『北回帰線』の事など

 昨日は北海道支部の研究会で、北大の院生の井出君のヘンリー・ミラーの『北回帰線』を都市と身体の視点から読むと言う発表があった。
 彼は東北学院大学への赴任が決まっているので、旅立ちを記念する発表という意味合いもあり、盛会だった。
 発表は制度化・秩序化しようとする力(権力・体制)に対して、身体も都市も移動し流動するという結論だった。僕は身体と都市と言うアナロジーが身体が最初にあって、それをアナロジカルに都市に当てはめるか気になったそれはよく分からなかった。

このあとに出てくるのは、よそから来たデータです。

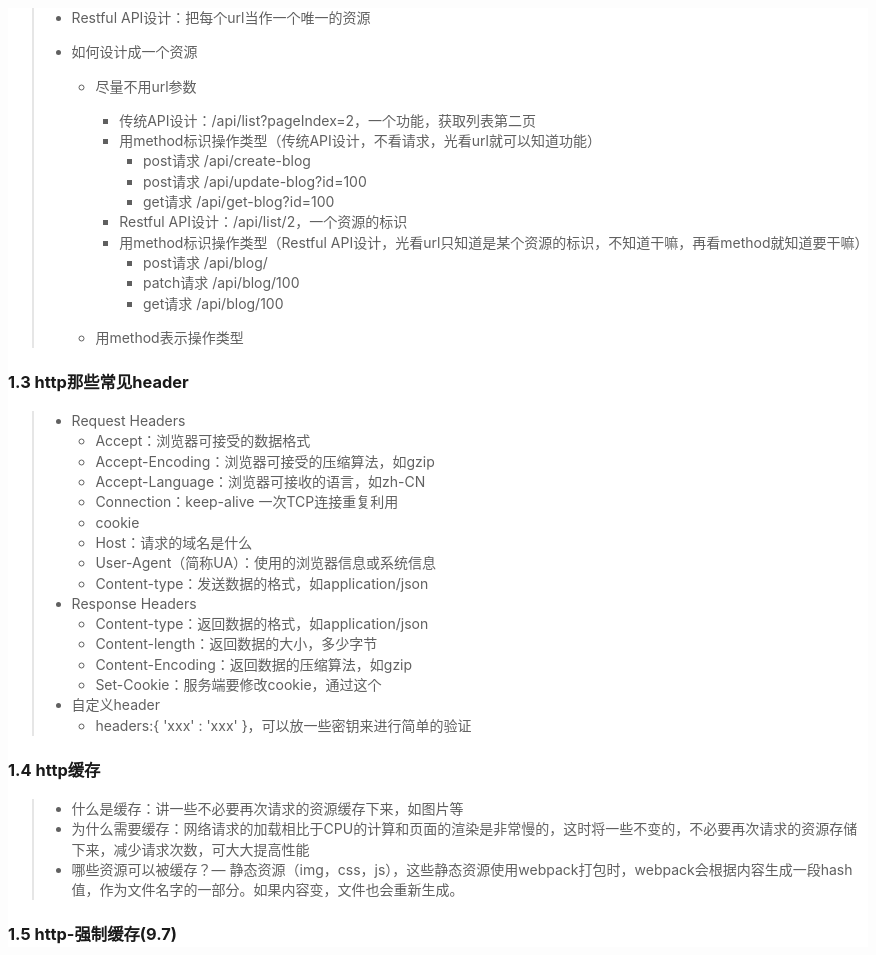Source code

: > * Restful API设计：把每个url当作一个唯一的资源
>
> * 如何设计成一个资源
>
>   * 尽量不用url参数
>
>     * 传统API设计：/api/list?pageIndex=2，一个功能，获取列表第二页
>     * 用method标识操作类型（传统API设计，不看请求，光看url就可以知道功能）
>       * post请求 /api/create-blog
>       * post请求 /api/update-blog?id=100
>       * get请求 /api/get-blog?id=100
>     * Restful API设计：/api/list/2，一个资源的标识
>     * 用method标识操作类型（Restful API设计，光看url只知道是某个资源的标识，不知道干嘛，再看method就知道要干嘛）
>       * post请求 /api/blog/
>       * patch请求 /api/blog/100
>       * get请求 /api/blog/100
>
>   * 用method表示操作类型
>
>     



### 1.3 http那些常见header

> * Request Headers
>   * Accept：浏览器可接受的数据格式
>   * Accept-Encoding：浏览器可接受的压缩算法，如gzip
>   * Accept-Language：浏览器可接收的语言，如zh-CN
>   * Connection：keep-alive 一次TCP连接重复利用
>   * cookie
>   * Host：请求的域名是什么
>   * User-Agent（简称UA）：使用的浏览器信息或系统信息
>   * Content-type：发送数据的格式，如application/json
> * Response Headers
>   * Content-type：返回数据的格式，如application/json
>   * Content-length：返回数据的大小，多少字节
>   * Content-Encoding：返回数据的压缩算法，如gzip
>   * Set-Cookie：服务端要修改cookie，通过这个
> * 自定义header
>   * headers:{ 'xxx' : 'xxx' }，可以放一些密钥来进行简单的验证



### 1.4 http缓存

> * 什么是缓存：讲一些不必要再次请求的资源缓存下来，如图片等
> * 为什么需要缓存：网络请求的加载相比于CPU的计算和页面的渲染是非常慢的，这时将一些不变的，不必要再次请求的资源存储下来，减少请求次数，可大大提高性能
> * 哪些资源可以被缓存？— 静态资源（img，css，js），这些静态资源使用webpack打包时，webpack会根据内容生成一段hash值，作为文件名字的一部分。如果内容变，文件也会重新生成。



### 1.5 http-强制缓存(9.7)
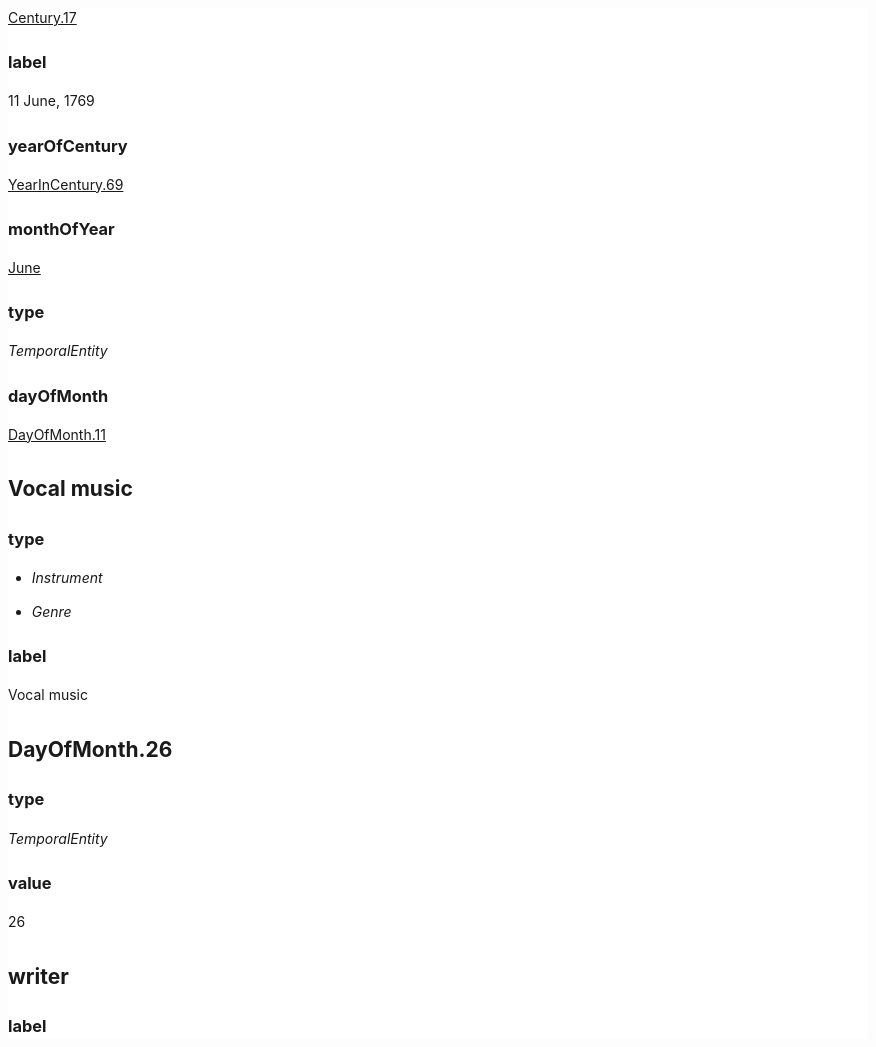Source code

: 
[Century.17](#Century.17)

### label


11 June, 1769

### yearOfCentury


[YearInCentury.69](#YearInCentury.69)

### monthOfYear


[June](#June)

### type


*TemporalEntity*

### dayOfMonth


[DayOfMonth.11](#DayOfMonth.11)

## Vocal music

### type

 - *Instrument*

 - *Genre*

### label


Vocal music

## DayOfMonth.26

### type


*TemporalEntity*

### value


26

## writer

### label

 質疑ではミラーの位置づけが、世代的にはロスト・ジェネレーションより少し早いけれど、作風としては戦後のビートなどの先駆けと言う指摘もあった。また『北回帰線』は1934年の発表なので執筆時期はヨーロッパではナチスの台頭が始まっている時期でもあり、そのあたりの影響はどうなっているのだろうか質問。ミラーのイデオロギーの面は、無関心なのか、あえて作品の表面には出さないのか分からない。エマ・ゴールドマンとの交流もあったようだけれど。興味深い発表と質疑だった。
 懇親会も18名出席。藤女子大学が会場の時はいつも使う中華のお店「ビンリンフォア」。2次会も12名で「塩野谷」で。